Of course, we all have a limit to what we will believe. In other words, every person is willing to accept some things based solely on the word of another. For example, a stranger might tell you that he flipped a coin three times and that it came up heads all three times. Would you believe him? Most likely—it does not take much convincing to believe such a claim.
But what if the same person then told you that he flipped a coin 100 times, and it came up heads every time? Would you believe him then? Because of the improbability that what he is saying is true, it’s unlikely that anyone would believe the coin came up heads 100 times in a row by chance. You might suspect that he somehow rigged the coin toss, or that he was lying to you. At that point, you have reached your limit of blind faith.
The above example, however, only demonstrates a very small amount of chance. If a person is not convinced that a coin could come up heads 100 times in a row (for which the chance is 1 in 2100, or 1 followed by 30 zeros), then how then could he possibly believe in the evolutionary idea that the entire universe came about by chance? If we’re disinclined to accept even a small amount of chance, then we can forget about evolution entirely.
Even some evolutionists are willing to admit that their ideas about origins depend almost exclusively on chance. Jacques Monod, a Nobel Prize-winning biologist, once admitted as much in his book Chance and Necessity:
Chance alone is at the source of every innovation, of all creation in the biosphere. Pure chance, absolutely free but blind is at the very root of the stupendous edifice of evolution.2
While it takes a blind faith to believe in evolution, what does it take to believe in the creation account given in Genesis? For example, look at the human body. We know it did not come about by chance, or at least, it should be beyond our limit of blind faith. So, chance fails to provide a sufficient ground of faith in that it bears no authority, personhood, or purpose.
Scripture gives us the best evidence for creation—an eyewitness account from the Creator Himself.
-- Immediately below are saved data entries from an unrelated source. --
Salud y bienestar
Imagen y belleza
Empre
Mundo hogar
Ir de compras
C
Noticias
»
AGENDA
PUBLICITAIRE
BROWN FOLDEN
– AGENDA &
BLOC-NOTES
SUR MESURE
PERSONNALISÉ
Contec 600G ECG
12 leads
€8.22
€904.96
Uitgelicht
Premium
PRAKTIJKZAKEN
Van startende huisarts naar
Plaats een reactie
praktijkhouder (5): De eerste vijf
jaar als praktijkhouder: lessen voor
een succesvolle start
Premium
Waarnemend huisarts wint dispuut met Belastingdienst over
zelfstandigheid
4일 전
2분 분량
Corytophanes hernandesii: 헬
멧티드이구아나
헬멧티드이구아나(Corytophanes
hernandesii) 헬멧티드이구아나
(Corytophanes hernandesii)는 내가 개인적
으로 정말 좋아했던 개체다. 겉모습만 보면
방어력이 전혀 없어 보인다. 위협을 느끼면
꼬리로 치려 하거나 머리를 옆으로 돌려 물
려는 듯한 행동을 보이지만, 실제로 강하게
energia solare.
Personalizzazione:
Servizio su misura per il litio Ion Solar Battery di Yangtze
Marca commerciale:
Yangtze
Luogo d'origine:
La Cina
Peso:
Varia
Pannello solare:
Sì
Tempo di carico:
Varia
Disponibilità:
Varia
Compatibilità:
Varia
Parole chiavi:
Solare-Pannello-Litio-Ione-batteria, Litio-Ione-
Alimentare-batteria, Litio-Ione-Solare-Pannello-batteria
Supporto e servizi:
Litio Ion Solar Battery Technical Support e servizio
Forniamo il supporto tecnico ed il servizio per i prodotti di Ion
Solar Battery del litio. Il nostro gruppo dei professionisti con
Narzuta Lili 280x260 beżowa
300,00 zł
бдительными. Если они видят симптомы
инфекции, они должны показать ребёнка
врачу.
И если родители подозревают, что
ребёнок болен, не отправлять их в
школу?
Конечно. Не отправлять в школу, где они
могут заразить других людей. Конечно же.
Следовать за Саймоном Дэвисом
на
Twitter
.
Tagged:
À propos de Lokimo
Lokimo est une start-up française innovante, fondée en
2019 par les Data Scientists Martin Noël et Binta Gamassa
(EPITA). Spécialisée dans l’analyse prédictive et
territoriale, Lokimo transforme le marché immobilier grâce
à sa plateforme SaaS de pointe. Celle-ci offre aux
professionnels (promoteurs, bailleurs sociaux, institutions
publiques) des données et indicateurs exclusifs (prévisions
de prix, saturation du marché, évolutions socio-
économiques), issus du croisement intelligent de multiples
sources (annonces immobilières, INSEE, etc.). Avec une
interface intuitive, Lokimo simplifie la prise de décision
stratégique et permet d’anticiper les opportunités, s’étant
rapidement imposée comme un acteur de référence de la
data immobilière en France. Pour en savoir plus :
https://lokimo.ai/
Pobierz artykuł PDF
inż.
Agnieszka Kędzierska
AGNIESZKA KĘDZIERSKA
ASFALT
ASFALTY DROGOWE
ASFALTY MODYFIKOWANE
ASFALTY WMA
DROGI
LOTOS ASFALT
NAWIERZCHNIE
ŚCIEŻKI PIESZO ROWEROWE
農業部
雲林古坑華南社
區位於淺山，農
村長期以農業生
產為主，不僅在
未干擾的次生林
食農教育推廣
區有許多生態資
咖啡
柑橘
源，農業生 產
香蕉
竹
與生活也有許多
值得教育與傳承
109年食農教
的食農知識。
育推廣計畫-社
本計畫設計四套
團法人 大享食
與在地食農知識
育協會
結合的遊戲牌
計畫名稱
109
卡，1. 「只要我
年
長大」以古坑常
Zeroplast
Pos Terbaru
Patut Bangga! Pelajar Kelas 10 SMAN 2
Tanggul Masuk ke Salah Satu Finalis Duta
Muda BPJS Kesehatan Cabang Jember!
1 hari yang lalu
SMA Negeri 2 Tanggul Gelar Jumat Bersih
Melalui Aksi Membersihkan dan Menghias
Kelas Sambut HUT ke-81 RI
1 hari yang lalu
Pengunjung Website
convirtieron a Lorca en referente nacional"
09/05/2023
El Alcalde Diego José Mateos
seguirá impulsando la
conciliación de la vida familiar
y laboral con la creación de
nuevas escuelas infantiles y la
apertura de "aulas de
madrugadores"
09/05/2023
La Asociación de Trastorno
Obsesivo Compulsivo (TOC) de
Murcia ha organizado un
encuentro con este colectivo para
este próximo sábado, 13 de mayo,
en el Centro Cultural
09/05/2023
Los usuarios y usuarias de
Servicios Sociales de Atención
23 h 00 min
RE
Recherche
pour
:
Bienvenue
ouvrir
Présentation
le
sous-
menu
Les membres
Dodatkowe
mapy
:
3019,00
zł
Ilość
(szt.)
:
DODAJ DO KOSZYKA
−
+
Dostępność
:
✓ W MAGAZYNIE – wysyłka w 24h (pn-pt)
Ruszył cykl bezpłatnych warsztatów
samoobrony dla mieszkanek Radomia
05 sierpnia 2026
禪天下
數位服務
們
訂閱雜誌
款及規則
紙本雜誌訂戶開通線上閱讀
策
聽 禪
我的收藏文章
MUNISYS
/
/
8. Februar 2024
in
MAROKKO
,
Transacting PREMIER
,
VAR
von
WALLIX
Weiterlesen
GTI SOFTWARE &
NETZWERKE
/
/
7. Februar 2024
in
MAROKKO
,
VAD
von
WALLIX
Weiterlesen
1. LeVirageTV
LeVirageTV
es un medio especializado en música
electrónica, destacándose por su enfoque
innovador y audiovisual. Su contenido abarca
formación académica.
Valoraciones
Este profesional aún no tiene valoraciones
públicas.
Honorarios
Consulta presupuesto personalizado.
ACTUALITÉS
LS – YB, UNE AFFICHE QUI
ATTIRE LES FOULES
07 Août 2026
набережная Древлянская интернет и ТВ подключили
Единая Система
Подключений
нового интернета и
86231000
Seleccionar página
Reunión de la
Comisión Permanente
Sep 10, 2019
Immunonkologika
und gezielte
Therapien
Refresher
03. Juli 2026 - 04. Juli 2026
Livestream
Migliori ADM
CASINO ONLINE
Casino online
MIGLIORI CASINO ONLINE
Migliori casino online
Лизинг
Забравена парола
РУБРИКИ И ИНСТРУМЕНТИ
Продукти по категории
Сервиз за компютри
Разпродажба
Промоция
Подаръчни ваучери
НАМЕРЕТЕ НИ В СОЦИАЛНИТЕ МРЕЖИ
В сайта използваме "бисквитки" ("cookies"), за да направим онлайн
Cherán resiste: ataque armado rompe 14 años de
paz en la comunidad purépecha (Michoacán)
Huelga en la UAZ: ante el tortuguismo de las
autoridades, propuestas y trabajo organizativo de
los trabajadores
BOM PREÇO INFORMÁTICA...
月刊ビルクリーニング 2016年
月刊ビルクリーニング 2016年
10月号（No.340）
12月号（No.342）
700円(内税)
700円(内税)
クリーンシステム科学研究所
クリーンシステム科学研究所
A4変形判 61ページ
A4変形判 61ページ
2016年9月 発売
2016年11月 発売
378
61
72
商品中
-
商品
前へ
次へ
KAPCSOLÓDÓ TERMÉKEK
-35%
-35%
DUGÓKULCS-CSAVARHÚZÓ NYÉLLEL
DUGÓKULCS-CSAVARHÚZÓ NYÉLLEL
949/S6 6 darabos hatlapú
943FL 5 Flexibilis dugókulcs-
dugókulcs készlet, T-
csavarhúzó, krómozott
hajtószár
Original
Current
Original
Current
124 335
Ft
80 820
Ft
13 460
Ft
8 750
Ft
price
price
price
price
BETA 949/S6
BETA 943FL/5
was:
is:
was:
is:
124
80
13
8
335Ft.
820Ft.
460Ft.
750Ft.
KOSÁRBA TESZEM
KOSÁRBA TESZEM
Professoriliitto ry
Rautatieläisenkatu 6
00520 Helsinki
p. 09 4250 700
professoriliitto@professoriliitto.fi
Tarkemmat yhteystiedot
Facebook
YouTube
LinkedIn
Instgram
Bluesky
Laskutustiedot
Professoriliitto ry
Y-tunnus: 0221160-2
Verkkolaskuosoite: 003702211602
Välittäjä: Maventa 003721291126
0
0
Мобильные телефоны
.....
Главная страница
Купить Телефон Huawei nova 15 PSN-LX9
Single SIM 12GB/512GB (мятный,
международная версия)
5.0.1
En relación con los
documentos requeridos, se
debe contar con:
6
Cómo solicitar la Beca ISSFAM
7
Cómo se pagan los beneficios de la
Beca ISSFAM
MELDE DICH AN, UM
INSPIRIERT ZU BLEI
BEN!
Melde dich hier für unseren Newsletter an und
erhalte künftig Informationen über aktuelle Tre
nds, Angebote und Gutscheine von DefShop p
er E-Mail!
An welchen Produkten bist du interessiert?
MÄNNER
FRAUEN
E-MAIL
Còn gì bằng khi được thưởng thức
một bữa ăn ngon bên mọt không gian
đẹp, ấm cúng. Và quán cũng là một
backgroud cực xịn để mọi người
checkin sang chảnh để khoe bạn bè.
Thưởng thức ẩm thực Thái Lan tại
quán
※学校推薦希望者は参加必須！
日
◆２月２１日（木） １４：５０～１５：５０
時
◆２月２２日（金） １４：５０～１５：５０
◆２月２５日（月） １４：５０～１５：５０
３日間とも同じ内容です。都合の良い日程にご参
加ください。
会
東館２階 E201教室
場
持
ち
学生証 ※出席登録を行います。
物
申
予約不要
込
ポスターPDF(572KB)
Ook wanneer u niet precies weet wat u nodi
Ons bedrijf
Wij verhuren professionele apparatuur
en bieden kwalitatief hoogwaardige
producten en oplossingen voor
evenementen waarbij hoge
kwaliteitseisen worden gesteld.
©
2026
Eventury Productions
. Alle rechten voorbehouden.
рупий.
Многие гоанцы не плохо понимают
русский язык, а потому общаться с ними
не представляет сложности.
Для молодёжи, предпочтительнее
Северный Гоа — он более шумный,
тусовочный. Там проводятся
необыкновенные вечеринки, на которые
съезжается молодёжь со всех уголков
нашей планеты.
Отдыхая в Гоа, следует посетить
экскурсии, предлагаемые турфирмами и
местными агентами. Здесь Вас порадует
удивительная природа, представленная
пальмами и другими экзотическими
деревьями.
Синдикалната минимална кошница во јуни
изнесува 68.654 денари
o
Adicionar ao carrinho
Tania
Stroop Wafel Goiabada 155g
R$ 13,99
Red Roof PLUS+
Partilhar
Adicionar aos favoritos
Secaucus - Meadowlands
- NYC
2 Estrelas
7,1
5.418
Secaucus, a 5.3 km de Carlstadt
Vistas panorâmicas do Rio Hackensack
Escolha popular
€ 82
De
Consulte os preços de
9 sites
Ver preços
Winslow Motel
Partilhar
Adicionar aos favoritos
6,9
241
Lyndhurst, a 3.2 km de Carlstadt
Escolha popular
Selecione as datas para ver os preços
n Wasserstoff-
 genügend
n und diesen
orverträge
Furthermore, the Bible tells us that the experiential evidence for God’s handiwork has been made plain to man, so that he is without excuse:
For the wrath of God is revealed from heaven against all ungodliness and unrighteousness of men, who suppress the truth in unrighteousness, because what may be known of God is manifest in them, for God has shown it to them. For since the creation of the world His invisible attributes are clearly seen, being understood by the things that are made, even His eternal power and Godhead, so that they are without excuse. (Romans 1:18–20)
Not only do we have the Word of God, but we also can see and experience the evidence for creation all around us, from the birds of the air to the fish of the sea. So the next time you hear someone say, “It takes more faith to believe in evolution than creation,” remember that biblical faith is based on the faithfulness of someone or something—specifically, the Creator God and His Word—and without that, all you have is blind faith.